Birth, death – and midlife crisis

Extreme political upheavals in the Mediterranean might offer Macri some perspective but little comfort for what remains a bad week at the office.

President Maur icio Macr i might have had the minority government status of his administration rubbed in his face this week but recent events in Spain and Italy (the motherlands of over two-thirds of the Argentine population) should also place his governability problems in perspective. In those countries the birth and the death of governments are creating severe problems alike. Only yesterday Spain suffered the shock of losing its prime minister of seven years when Mariano Rajoy was ousted by a vote of non-confidence (even if many Spaniards might have been more staggered by the abrupt exit of Real Madrid coach Zinedine Zidane shortly beforehand, only five days after clinching a Champions League cup treble).
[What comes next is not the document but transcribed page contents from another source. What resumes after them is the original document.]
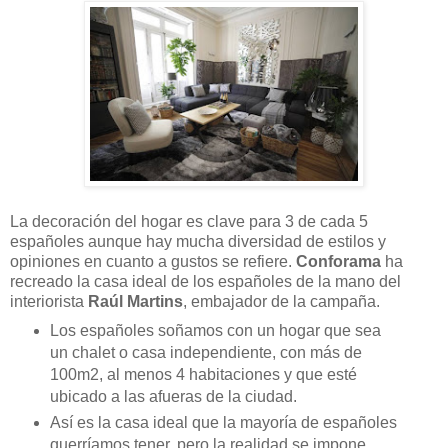
La decoración del hogar es clave para 3 de cada 5
españoles aunque hay mucha diversidad de estilos y
opiniones en cuanto a gustos se refiere.
Conforama
ha
recreado la casa ideal de los españoles de la mano del
interiorista
Raúl Martins
, embajador de la campaña.
Los españoles soñamos con un hogar que sea
un chalet o casa independiente, con más de
100m2, al menos 4 habitaciones y que esté
ubicado a las afueras de la ciudad.
Así es la casa ideal que la mayoría de españoles
querríamos tener, pero la realidad se impone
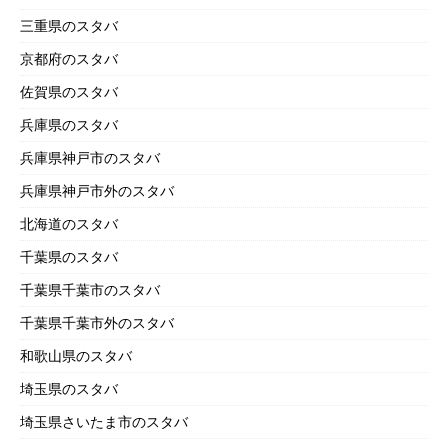
三重県のスタバ
京都府のスタバ
佐賀県のスタバ
兵庫県のスタバ
兵庫県神戸市のスタバ
兵庫県神戸市外のスタバ
北海道のスタバ
千葉県のスタバ
千葉県千葉市のスタバ
千葉県千葉市外のスタバ
和歌山県のスタバ
埼玉県のスタバ
埼玉県さいたま市のスタバ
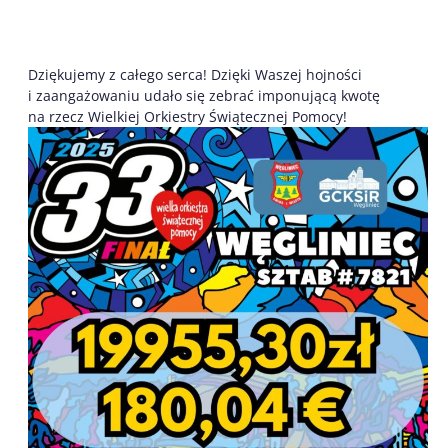
Dziękujemy z całego serca! Dzięki Waszej hojności
i zaangażowaniu udało się zebrać imponującą kwotę
na rzecz Wielkiej Orkiestry Świątecznej Pomocy!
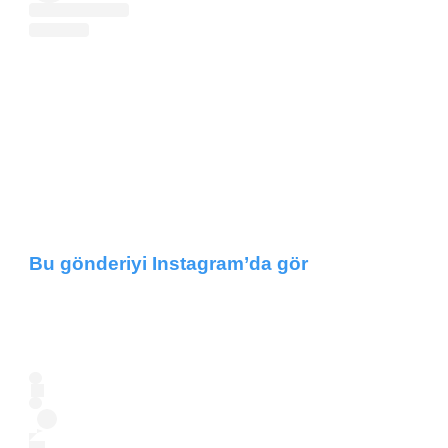
Bu gönderiyi Instagram’da gör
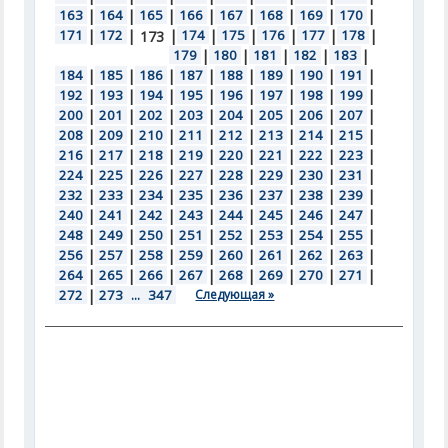
163
|
164
|
165
|
166
|
167
|
168
|
169
|
170
|
171
|
172
|
|
174
|
175
|
176
|
177
|
178
|
173
179
|
180
|
181
|
182
|
183
|
184
|
185
|
186
|
187
|
188
|
189
|
190
|
191
|
192
|
193
|
194
|
195
|
196
|
197
|
198
|
199
|
200
|
201
|
202
|
203
|
204
|
205
|
206
|
207
|
208
|
209
|
210
|
211
|
212
|
213
|
214
|
215
|
216
|
217
|
218
|
219
|
220
|
221
|
222
|
223
|
224
|
225
|
226
|
227
|
228
|
229
|
230
|
231
|
232
|
233
|
234
|
235
|
236
|
237
|
238
|
239
|
240
|
241
|
242
|
243
|
244
|
245
|
246
|
247
|
248
|
249
|
250
|
251
|
252
|
253
|
254
|
255
|
256
|
257
|
258
|
259
|
260
|
261
|
262
|
263
|
264
|
265
|
266
|
267
|
268
|
269
|
270
|
271
|
272
|
273
...
347
Следующая »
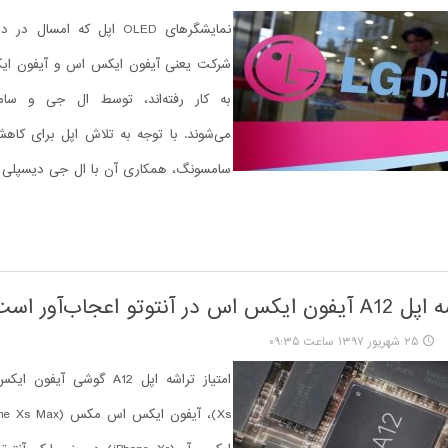
نمایشگرهای OLED اپل که امسال
شرکت یعنی آیفون ایکس اس و آیفون 
به کار رفته‌اند، توسط ال جی و سا
می‌شوند. با توجه به تلاش اپل برای کاه
سامسونگ، همکاری آن با ال جی دیسپلی ب
ر آنتوتو اعجاب‌آور است!
۲۵ شهریور ۱۳۹۷ ساعت ۰۹:۳۵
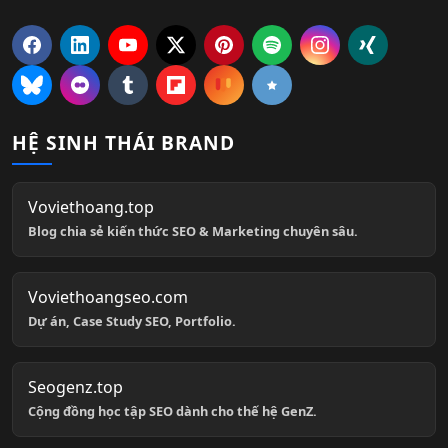
HỆ SINH THÁI BRAND
Voviethoang.top
Blog chia sẻ kiến thức SEO & Marketing chuyên sâu.
Voviethoangseo.com
Dự án, Case Study SEO, Portfolio.
Seogenz.top
Cộng đồng học tập SEO dành cho thế hệ GenZ.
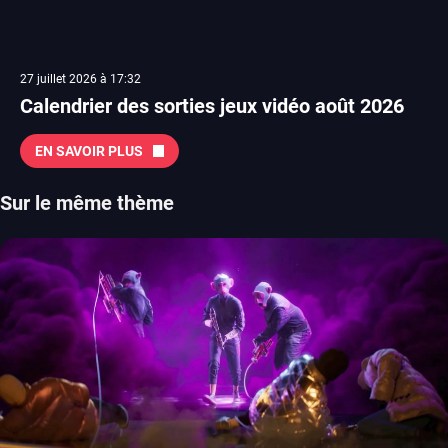
27 juillet 2026 à 17:32
Calendrier des sorties jeux vidéo août 2026
EN SAVOIR PLUS
Sur le même thème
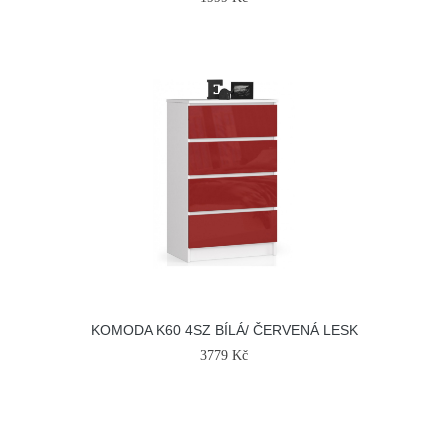
KOMODA K60 4SZ BÍLÁ/ ČERVENÁ LESK
3779 Kč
On the same note, Italy gave birth to a government whose very prospect has been causing international market turbulence for some days now – a combination of the left-leaning anti-establishment Five-Star Movement and the far right xenophobes of The (originally Lombard, then Northern) League, strange bedfellows indeed who would make Macri’s coalition look like a model of consistency. The per capita incomes of Spain and Italy might be almost four times higher than Argentina’s but a much more advanced economic development does not protect the political systems of these countries from suffering greater havoc from shared problems like populism and corruption.
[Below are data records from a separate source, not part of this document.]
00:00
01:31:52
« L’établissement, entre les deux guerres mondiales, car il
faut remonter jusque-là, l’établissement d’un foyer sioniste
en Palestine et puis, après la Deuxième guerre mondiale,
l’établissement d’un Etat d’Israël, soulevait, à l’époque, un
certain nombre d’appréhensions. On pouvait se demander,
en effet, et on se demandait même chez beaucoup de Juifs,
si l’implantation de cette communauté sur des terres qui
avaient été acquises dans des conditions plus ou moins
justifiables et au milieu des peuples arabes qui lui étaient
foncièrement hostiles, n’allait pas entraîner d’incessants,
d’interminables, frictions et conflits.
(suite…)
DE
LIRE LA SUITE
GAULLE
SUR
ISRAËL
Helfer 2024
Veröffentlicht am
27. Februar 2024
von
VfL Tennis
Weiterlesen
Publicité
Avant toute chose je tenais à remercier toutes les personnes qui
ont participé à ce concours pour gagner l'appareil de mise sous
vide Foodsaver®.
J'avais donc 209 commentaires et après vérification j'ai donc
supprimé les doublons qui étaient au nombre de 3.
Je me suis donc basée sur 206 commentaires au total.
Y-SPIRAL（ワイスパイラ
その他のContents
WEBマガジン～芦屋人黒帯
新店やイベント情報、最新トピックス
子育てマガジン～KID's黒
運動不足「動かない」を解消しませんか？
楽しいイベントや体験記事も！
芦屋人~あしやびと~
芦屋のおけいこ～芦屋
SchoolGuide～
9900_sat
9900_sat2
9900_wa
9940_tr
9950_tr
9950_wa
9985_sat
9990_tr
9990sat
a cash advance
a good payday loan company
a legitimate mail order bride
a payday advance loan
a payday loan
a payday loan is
These extreme political upheavals in the Mediterranean might offer Macri some perspective but little comfort for what remains a bad week at the office. While not leaving him in any immediate danger like Rajoy, the vetoed Senate bill to roll back steep utility bill increases hurts Macri in two of his most sensitive spots – control of the agenda and image.
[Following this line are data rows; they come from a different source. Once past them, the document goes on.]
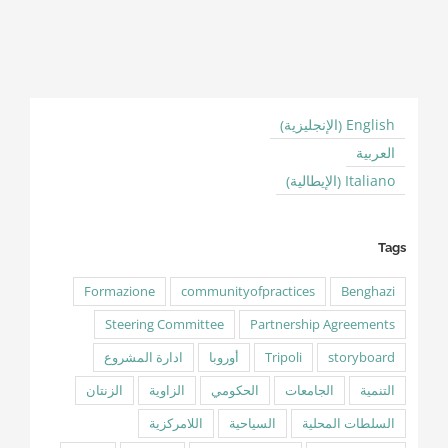
الإنجليزية
English
)
(
العربية
الإيطالية
Italiano
)
(
Tags
Formazione
communityofpractices
Benghazi
Steering Committee
Partnership Agreements
storyboard
Tripoli
أوروبا
ادارة المشروع
التنمية
الجامعات
الحكومي
الزاوية
الزنتان
السلطات المحلية
السياحية
اللامركزية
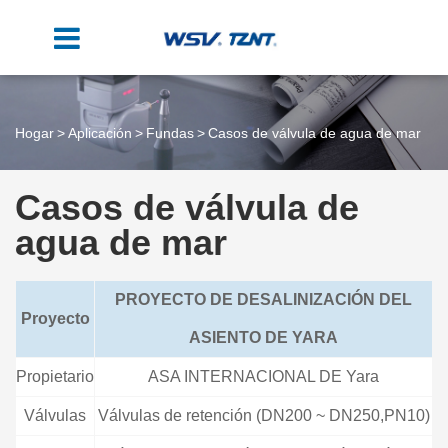
Hogar
Aplicación
Fundas
Casos de válvula de agua de mar
Casos de válvula de
agua de mar
PROYECTO DE DESALINIZACIÓN DEL
Proyecto
ASIENTO DE YARA
Propietario
ASA INTERNACIONAL DE Yara
Válvulas
Válvulas de retención (DN200 ~ DN250,PN10)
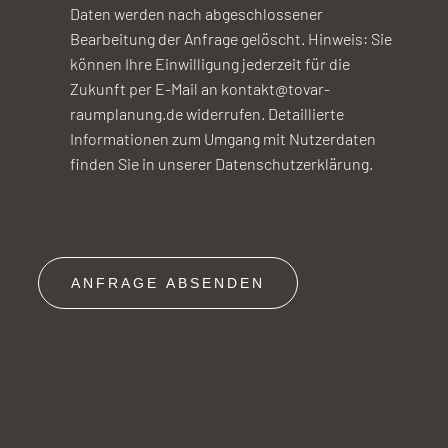
Daten werden nach abgeschlossener
Bearbeitung der Anfrage gelöscht. Hinweis: Sie
können Ihre Einwilligung jederzeit für die
Zukunft per E-Mail an kontakt@tovar-
raumplanung.de widerrufen. Detaillierte
Informationen zum Umgang mit Nutzerdaten
finden Sie in unserer Datenschutzerklärung.
ANFRAGE ABSENDEN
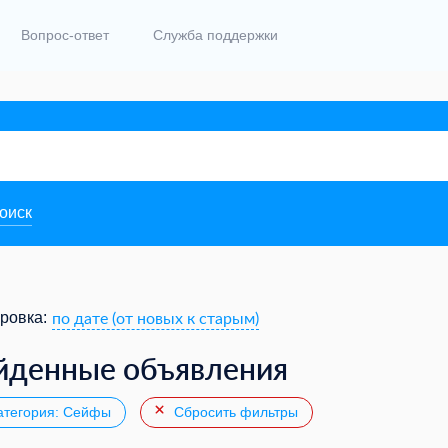
Вопрос-ответ
Служба поддержки
поиск
по дате (от новых к старым)
ровка:
йденные объявления
тегория: Сейфы
Сбросить фильтры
The loss of control emerges from both before and after the event. Before because he could not head off an inevitable collision course despite pulling all strings – inevitable because the Peronist opposition was never going to abstain from cashing in on the unpopularity of the drastic gas and electricty bill increases, while Macri had no room to give ground when in the midst of negotiations with the International Monetary Fund (he could hardly set back fiscal deficit reduction by several billion dollars through restoring subsidies). But the bill itself – vetoed with a certain but limited political cost – was less of a trauma for Macri than the new parliamentary horizons it creates. That 35-30 Senate vote in the small hours of Thursday seems to doom over two years of successful ‘divide and rule’ between Kirchnerism and the more moderate strands of Peronism. Gridlock thus looms for a minority government. As for image, the presidential veto is a constitutional prerogative but one man crushing the collective verdict of the representatives of the people still looks ugly in democratic terms.

A cloud on the horizon and a definite bump in the highway for Macri then. However, his yellow car remains on the road – far from being out of office like Rajoy, his re-election next year still seems probable if no longer almost inevitable while populism looks light years away from power, unlike in Italy. Looking abroad, Macri enters a comfort zone and not just because of these favourable comparisons with the Mediterranean world – his prestige as G20 chair aids him in his relatively smooth negotiations with the IMF to secure a lifeline out of the recent financial crisis, bringing him the unanimous if vague endorsements of his G20 colleagues. Nonetheless, this is another timely reminder to the president – he should not forget that politics begins at home.